---
name: spice-sim
description: Adds an ngspice-backed simulation testbench to a Zener `.zen` design. Use when the user asks to simulate a circuit, validate behavior in SPICE, or wire a `spice_model=SpiceModel(...)` into a leaf component. Covers `pcb sim`, `Simulation` property, and ngspice `.control` blocks with `tran`/`PULSE`/`PWL` sources and SVG `hardcopy` output.
---

# Spice Simulation

Add a small ngspice-backed testbench to a `.zen` design.

## Workflow

1. Confirm the target is simulation-capable by running a dummy sim. `pcb sim <path/to/file.zen> --setup "* empty setup check"`

2. If the SPICE model is missing, add it.
Find a vendor model, download it, or create a simple behavioral model if needed. Wire it through the leaf component with `spice_model=SpiceModel(...)` before writing the testbench.

3. Create a focused testbench file.
Use a generic package-local path such as `<package>/testbench/test_<scenario>.zen`.
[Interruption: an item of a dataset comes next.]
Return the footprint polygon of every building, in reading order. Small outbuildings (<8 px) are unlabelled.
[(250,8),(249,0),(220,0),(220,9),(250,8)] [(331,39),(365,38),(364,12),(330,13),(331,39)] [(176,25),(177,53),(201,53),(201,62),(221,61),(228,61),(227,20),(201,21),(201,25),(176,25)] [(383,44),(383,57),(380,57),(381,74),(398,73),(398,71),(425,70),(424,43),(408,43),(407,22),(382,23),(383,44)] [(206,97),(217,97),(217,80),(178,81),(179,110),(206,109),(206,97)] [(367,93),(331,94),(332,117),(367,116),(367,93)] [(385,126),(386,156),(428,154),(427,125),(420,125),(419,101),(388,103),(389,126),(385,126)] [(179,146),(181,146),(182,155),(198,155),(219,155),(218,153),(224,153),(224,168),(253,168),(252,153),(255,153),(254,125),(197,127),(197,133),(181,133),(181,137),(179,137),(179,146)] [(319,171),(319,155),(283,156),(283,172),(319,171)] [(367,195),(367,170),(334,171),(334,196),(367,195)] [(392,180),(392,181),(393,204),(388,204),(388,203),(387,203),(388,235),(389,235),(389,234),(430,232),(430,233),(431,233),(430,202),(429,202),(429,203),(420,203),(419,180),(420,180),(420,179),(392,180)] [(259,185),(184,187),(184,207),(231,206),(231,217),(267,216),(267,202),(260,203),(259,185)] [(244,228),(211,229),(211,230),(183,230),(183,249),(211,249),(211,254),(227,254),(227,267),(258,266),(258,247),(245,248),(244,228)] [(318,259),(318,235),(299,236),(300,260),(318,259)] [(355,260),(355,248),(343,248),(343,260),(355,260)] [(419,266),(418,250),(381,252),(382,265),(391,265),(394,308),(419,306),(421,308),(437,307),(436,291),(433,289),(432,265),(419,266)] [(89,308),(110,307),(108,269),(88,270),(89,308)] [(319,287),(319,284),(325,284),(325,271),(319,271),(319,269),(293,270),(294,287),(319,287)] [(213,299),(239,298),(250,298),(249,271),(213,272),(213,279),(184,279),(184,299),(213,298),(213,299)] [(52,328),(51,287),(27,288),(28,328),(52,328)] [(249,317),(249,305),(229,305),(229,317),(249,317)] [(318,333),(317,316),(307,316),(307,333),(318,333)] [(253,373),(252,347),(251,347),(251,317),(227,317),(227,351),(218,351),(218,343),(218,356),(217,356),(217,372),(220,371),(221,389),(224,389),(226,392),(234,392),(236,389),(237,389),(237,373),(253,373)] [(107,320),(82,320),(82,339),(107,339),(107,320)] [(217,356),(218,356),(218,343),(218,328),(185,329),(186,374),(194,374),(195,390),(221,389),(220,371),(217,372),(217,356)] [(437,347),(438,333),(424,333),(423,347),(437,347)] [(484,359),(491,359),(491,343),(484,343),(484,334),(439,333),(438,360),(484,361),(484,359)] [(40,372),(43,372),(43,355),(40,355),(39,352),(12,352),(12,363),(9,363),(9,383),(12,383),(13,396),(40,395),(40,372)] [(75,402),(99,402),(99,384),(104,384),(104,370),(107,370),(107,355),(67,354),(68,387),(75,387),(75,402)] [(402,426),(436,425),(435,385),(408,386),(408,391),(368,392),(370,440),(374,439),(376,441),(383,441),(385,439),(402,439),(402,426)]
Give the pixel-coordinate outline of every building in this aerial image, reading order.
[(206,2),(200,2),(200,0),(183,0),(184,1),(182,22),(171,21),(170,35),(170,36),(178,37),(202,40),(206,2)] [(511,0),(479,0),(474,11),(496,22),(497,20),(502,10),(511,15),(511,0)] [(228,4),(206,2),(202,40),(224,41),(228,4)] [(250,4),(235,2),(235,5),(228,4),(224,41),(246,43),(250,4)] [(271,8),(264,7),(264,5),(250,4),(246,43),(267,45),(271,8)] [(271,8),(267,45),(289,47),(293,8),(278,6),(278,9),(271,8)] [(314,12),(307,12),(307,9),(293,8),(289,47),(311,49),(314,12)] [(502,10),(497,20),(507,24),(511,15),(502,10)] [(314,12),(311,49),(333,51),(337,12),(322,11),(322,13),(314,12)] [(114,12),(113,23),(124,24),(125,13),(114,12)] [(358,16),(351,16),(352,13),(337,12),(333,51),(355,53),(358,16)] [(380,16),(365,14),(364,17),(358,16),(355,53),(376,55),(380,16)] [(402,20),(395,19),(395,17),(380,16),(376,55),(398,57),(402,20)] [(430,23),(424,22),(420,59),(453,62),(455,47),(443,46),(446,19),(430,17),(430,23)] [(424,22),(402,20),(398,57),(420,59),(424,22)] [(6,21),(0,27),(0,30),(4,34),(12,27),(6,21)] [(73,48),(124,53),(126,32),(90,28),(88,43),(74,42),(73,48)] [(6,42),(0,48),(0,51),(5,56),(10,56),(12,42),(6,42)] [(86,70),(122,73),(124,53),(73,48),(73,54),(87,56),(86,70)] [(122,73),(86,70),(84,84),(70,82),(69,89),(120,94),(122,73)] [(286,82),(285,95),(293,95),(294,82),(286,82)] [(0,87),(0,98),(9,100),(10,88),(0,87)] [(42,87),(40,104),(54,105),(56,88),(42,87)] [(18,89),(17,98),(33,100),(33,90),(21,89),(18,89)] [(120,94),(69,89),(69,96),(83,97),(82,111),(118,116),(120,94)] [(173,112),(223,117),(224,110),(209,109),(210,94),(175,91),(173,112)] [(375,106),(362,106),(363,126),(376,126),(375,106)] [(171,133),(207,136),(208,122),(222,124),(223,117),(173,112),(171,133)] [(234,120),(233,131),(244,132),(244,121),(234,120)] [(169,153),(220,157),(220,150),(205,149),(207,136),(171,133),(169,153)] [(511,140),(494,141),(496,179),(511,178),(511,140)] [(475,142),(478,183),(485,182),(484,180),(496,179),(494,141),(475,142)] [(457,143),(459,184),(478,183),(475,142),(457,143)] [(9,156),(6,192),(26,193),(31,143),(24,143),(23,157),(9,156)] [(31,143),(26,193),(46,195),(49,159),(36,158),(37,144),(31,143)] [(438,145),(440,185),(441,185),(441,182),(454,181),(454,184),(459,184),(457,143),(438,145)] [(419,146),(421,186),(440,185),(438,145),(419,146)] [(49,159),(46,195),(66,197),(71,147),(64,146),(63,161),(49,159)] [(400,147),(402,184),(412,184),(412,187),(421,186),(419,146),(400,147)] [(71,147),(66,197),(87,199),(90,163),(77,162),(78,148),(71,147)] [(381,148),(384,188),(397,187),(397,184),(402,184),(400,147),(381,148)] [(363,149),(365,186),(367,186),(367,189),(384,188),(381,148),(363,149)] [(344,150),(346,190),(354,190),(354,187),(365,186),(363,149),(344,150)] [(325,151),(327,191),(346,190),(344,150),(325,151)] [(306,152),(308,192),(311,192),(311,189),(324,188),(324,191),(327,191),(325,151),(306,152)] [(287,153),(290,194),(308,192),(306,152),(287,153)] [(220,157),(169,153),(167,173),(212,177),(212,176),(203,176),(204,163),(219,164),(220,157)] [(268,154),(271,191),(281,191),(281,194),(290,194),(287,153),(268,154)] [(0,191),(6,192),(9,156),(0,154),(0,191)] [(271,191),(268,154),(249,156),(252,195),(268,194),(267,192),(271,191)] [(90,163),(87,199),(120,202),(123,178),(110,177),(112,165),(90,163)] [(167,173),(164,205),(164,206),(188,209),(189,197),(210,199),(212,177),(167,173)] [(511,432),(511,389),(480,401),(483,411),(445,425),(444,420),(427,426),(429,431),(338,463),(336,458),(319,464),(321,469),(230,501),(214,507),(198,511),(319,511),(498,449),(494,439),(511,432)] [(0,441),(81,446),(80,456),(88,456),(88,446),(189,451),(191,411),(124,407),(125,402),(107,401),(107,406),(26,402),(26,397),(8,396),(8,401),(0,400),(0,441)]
4. Keep the structure simple:
- top docstring
- imports
- nets/interfaces
- module-under-test instantiation
- minimal external load or pull-ups
- one `Simulation(...)` block

5. Put sources and analysis inside `Simulation.setup`.
Use raw ngspice for:
- `DC`
- `PULSE(...)`
- `PWL(...)`
- `.control`
- `tran`
- `hardcopy`

6. Write the plot to `testbench/output/<scenario>.svg`.

## Simulation In Zener

`Simulation` is a Zener property loaded from `@stdlib/properties.zen` and attached as a normal top-level object:

```python
load("@stdlib/properties.zen", "Simulation")

Simulation(
    name="SIM",
    setup="""
* raw ngspice goes here
.control
  tran 10u 10m
.endc
""",
)
```

The `setup` string is passed through as ngspice input. Put voltage sources, waveform definitions, analysis commands, and plot/export commands there.

## Pattern

```python
"""<Part> <scenario> simulation test."""

load("@stdlib/properties.zen", "Simulation")

Target = Module("../Target.zen")
Resistor = Module("@stdlib/generics/Resistor.zen")

VIN = Power(voltage="12V")
VOUT = Power()
GND = Ground()

Target(
    name="UUT",
    VIN=VIN,
    VOUT=VOUT,
    GND=GND,
)

Resistor(
    name="R_LOAD",
    value="10ohm",
    package="0603",
    P1=VOUT,
    P2=GND,
)

Simulation(
    name="SIM",
    setup="""
* <Part> <scenario>

V_IN VIN GND DC 12

.control
  tran 10u 10m

  set hcopydevtype = svg
  hardcopy output/<scenario>.svg v(VIN) v(VOUT) title "<Part> <scenario>" xlabel "Time" ylabel "Voltage"
.endc

""",
)
```

## Component Pattern

If the leaf component does not already expose a SPICE model, add one like this:

```python
VIN = io(Power())
VOUT = io(Power())
GND = io(Ground())

Component(
    name="MyPart",
    symbol=Symbol(library="MyPart.kicad_sym"),
    pins={"VIN": VIN, "VOUT": VOUT, "GND": GND},
    spice_model=SpiceModel(
        "MyPart.lib",
        "MyPart_SUBCKT",
        nets=[VIN, VOUT, GND],
        args={},
    ),
)
```

## Example Shapes

Load switch enable test:
```spice
V_IN VIN GND DC 5.3
V_ON ON GND PULSE(0 0.9V 1ms 10us 10us 3ms 5ms)
```

Protection threshold sweep:
```spice
V_IN VIN GND PWL(0 12 5m 12 5.1m 22 10m 22 10.1m 12 15m 12 15.1m 2 20m 2)
```

## Notes

- Prefer one behavior per file: startup, enable/disable, OVLO/UVLO, current limit.
- Keep passives in Zener and keep sources in `setup`.
- Plot only the signals that prove the behavior.
- If a SPICE model is missing, obtain or create it first, then add the testbench.